━━ Data shown
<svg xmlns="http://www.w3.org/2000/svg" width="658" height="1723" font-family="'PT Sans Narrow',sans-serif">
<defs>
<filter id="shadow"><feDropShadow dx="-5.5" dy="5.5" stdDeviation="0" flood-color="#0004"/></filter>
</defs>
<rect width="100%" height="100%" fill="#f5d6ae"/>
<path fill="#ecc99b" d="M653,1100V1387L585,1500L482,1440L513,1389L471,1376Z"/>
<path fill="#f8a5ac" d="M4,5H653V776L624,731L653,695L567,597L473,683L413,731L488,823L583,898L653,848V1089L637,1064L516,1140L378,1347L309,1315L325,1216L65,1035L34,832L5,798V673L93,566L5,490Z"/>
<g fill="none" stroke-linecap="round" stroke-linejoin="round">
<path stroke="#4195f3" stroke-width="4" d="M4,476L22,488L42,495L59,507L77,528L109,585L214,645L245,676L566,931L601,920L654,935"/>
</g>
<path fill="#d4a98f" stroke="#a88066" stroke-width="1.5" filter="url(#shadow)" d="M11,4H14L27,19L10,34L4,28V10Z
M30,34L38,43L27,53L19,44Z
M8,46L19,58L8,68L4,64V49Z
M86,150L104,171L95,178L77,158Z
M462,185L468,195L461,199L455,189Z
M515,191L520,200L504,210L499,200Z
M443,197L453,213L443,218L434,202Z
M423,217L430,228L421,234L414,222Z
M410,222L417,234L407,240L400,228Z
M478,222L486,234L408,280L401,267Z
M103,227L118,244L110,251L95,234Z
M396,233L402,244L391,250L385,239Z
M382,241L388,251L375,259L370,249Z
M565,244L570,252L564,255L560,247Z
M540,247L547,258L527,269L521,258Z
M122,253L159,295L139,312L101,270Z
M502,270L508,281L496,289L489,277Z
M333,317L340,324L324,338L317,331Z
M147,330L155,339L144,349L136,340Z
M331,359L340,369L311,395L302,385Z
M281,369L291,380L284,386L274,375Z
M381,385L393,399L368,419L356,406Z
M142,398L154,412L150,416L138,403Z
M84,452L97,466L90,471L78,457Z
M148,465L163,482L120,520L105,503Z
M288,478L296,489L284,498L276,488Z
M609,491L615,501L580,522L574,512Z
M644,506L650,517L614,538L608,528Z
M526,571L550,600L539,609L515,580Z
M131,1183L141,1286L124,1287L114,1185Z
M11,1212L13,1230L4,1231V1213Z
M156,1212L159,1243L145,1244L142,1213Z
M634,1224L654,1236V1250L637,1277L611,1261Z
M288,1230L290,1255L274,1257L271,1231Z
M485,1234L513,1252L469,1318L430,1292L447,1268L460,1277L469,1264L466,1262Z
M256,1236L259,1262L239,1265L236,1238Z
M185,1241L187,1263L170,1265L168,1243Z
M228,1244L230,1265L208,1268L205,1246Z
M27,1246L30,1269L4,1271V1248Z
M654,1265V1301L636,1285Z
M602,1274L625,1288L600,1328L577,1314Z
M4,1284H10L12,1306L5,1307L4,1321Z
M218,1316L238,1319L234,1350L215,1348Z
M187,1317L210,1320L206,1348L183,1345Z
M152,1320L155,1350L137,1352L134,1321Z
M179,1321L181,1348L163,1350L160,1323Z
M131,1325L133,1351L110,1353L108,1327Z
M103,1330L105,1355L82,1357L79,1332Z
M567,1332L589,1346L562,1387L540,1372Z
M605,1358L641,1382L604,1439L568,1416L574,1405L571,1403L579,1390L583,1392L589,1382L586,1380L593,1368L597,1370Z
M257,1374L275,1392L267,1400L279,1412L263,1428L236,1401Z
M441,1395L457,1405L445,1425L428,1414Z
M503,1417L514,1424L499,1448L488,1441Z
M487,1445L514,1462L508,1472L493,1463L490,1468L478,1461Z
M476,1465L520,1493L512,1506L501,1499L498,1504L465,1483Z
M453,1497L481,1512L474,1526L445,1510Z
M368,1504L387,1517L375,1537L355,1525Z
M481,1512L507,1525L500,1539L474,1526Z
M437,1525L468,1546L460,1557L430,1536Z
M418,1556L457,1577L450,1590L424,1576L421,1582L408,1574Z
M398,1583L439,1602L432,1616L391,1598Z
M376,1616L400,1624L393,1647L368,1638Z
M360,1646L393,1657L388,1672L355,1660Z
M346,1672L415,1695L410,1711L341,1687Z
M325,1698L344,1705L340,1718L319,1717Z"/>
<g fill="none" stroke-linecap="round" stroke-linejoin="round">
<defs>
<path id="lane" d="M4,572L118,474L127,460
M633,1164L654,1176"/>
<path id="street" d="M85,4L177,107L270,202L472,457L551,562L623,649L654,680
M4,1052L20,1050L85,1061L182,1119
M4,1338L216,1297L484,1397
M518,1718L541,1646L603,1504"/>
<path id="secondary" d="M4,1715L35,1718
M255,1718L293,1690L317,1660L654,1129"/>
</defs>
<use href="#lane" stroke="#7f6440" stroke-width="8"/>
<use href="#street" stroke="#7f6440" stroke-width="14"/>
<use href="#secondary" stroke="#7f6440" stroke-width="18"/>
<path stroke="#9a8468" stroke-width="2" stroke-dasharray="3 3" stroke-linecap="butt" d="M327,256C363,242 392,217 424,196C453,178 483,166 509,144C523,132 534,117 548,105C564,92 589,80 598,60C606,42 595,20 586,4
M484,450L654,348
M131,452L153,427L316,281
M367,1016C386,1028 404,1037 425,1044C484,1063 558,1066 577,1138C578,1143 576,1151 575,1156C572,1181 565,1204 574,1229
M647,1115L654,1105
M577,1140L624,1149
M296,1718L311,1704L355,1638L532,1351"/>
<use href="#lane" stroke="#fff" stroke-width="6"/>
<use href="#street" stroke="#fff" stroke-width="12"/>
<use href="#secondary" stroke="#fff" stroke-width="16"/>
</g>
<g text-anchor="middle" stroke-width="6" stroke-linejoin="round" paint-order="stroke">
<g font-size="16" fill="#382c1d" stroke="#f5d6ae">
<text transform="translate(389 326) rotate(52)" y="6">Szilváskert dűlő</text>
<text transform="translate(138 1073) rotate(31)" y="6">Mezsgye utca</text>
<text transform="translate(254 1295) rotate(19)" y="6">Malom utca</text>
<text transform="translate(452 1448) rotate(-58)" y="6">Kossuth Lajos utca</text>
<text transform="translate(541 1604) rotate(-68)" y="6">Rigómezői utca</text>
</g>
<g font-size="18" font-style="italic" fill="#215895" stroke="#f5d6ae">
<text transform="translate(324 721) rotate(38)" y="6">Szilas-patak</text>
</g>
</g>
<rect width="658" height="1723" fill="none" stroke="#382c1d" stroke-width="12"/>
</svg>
━━━━
--- Task requirements ---
Copy every record above out again, word for word.

--- Solution below ---
<svg xmlns="http://www.w3.org/2000/svg" width="658" height="1723" font-family="'PT Sans Narrow',sans-serif">
<defs>
<filter id="shadow"><feDropShadow dx="-5.5" dy="5.5" stdDeviation="0" flood-color="#0004"/></filter>
</defs>
<rect width="100%" height="100%" fill="#f5d6ae"/>
<path fill="#ecc99b" d="M653,1100V1387L585,1500L482,1440L513,1389L471,1376Z"/>
<path fill="#f8a5ac" d="M4,5H653V776L624,731L653,695L567,597L473,683L413,731L488,823L583,898L653,848V1089L637,1064L516,1140L378,1347L309,1315L325,1216L65,1035L34,832L5,798V673L93,566L5,490Z"/>
<g fill="none" stroke-linecap="round" stroke-linejoin="round">
<path stroke="#4195f3" stroke-width="4" d="M4,476L22,488L42,495L59,507L77,528L109,585L214,645L245,676L566,931L601,920L654,935"/>
</g>
<path fill="#d4a98f" stroke="#a88066" stroke-width="1.5" filter="url(#shadow)" d="M11,4H14L27,19L10,34L4,28V10Z
M30,34L38,43L27,53L19,44Z
M8,46L19,58L8,68L4,64V49Z
M86,150L104,171L95,178L77,158Z
M462,185L468,195L461,199L455,189Z
M515,191L520,200L504,210L499,200Z
M443,197L453,213L443,218L434,202Z
M423,217L430,228L421,234L414,222Z
M410,222L417,234L407,240L400,228Z
M478,222L486,234L408,280L401,267Z
M103,227L118,244L110,251L95,234Z
M396,233L402,244L391,250L385,239Z
M382,241L388,251L375,259L370,249Z
M565,244L570,252L564,255L560,247Z
M540,247L547,258L527,269L521,258Z
M122,253L159,295L139,312L101,270Z
M502,270L508,281L496,289L489,277Z
M333,317L340,324L324,338L317,331Z
M147,330L155,339L144,349L136,340Z
M331,359L340,369L311,395L302,385Z
M281,369L291,380L284,386L274,375Z
M381,385L393,399L368,419L356,406Z
M142,398L154,412L150,416L138,403Z
M84,452L97,466L90,471L78,457Z
M148,465L163,482L120,520L105,503Z
M288,478L296,489L284,498L276,488Z
M609,491L615,501L580,522L574,512Z
M644,506L650,517L614,538L608,528Z
M526,571L550,600L539,609L515,580Z
M131,1183L141,1286L124,1287L114,1185Z
M11,1212L13,1230L4,1231V1213Z
M156,1212L159,1243L145,1244L142,1213Z
M634,1224L654,1236V1250L637,1277L611,1261Z
M288,1230L290,1255L274,1257L271,1231Z
M485,1234L513,1252L469,1318L430,1292L447,1268L460,1277L469,1264L466,1262Z
M256,1236L259,1262L239,1265L236,1238Z
M185,1241L187,1263L170,1265L168,1243Z
M228,1244L230,1265L208,1268L205,1246Z
M27,1246L30,1269L4,1271V1248Z
M654,1265V1301L636,1285Z
M602,1274L625,1288L600,1328L577,1314Z
M4,1284H10L12,1306L5,1307L4,1321Z
M218,1316L238,1319L234,1350L215,1348Z
M187,1317L210,1320L206,1348L183,1345Z
M152,1320L155,1350L137,1352L134,1321Z
M179,1321L181,1348L163,1350L160,1323Z
M131,1325L133,1351L110,1353L108,1327Z
M103,1330L105,1355L82,1357L79,1332Z
M567,1332L589,1346L562,1387L540,1372Z
M605,1358L641,1382L604,1439L568,1416L574,1405L571,1403L579,1390L583,1392L589,1382L586,1380L593,1368L597,1370Z
M257,1374L275,1392L267,1400L279,1412L263,1428L236,1401Z
M441,1395L457,1405L445,1425L428,1414Z
M503,1417L514,1424L499,1448L488,1441Z
M487,1445L514,1462L508,1472L493,1463L490,1468L478,1461Z
M476,1465L520,1493L512,1506L501,1499L498,1504L465,1483Z
M453,1497L481,1512L474,1526L445,1510Z
M368,1504L387,1517L375,1537L355,1525Z
M481,1512L507,1525L500,1539L474,1526Z
M437,1525L468,1546L460,1557L430,1536Z
M418,1556L457,1577L450,1590L424,1576L421,1582L408,1574Z
M398,1583L439,1602L432,1616L391,1598Z
M376,1616L400,1624L393,1647L368,1638Z
M360,1646L393,1657L388,1672L355,1660Z
M346,1672L415,1695L410,1711L341,1687Z
M325,1698L344,1705L340,1718L319,1717Z"/>
<g fill="none" stroke-linecap="round" stroke-linejoin="round">
<defs>
<path id="lane" d="M4,572L118,474L127,460
M633,1164L654,1176"/>
<path id="street" d="M85,4L177,107L270,202L472,457L551,562L623,649L654,680
M4,1052L20,1050L85,1061L182,1119
M4,1338L216,1297L484,1397
M518,1718L541,1646L603,1504"/>
<path id="secondary" d="M4,1715L35,1718
M255,1718L293,1690L317,1660L654,1129"/>
</defs>
<use href="#lane" stroke="#7f6440" stroke-width="8"/>
<use href="#street" stroke="#7f6440" stroke-width="14"/>
<use href="#secondary" stroke="#7f6440" stroke-width="18"/>
<path stroke="#9a8468" stroke-width="2" stroke-dasharray="3 3" stroke-linecap="butt" d="M327,256C363,242 392,217 424,196C453,178 483,166 509,144C523,132 534,117 548,105C564,92 589,80 598,60C606,42 595,20 586,4
M484,450L654,348
M131,452L153,427L316,281
M367,1016C386,1028 404,1037 425,1044C484,1063 558,1066 577,1138C578,1143 576,1151 575,1156C572,1181 565,1204 574,1229
M647,1115L654,1105
M577,1140L624,1149
M296,1718L311,1704L355,1638L532,1351"/>
<use href="#lane" stroke="#fff" stroke-width="6"/>
<use href="#street" stroke="#fff" stroke-width="12"/>
<use href="#secondary" stroke="#fff" stroke-width="16"/>
</g>
<g text-anchor="middle" stroke-width="6" stroke-linejoin="round" paint-order="stroke">
<g font-size="16" fill="#382c1d" stroke="#f5d6ae">
<text transform="translate(389 326) rotate(52)" y="6">Szilváskert dűlő</text>
<text transform="translate(138 1073) rotate(31)" y="6">Mezsgye utca</text>
<text transform="translate(254 1295) rotate(19)" y="6">Malom utca</text>
<text transform="translate(452 1448) rotate(-58)" y="6">Kossuth Lajos utca</text>
<text transform="translate(541 1604) rotate(-68)" y="6">Rigómezői utca</text>
</g>
<g font-size="18" font-style="italic" fill="#215895" stroke="#f5d6ae">
<text transform="translate(324 721) rotate(38)" y="6">Szilas-patak</text>
</g>
</g>
<rect width="658" height="1723" fill="none" stroke="#382c1d" stroke-width="12"/>
</svg>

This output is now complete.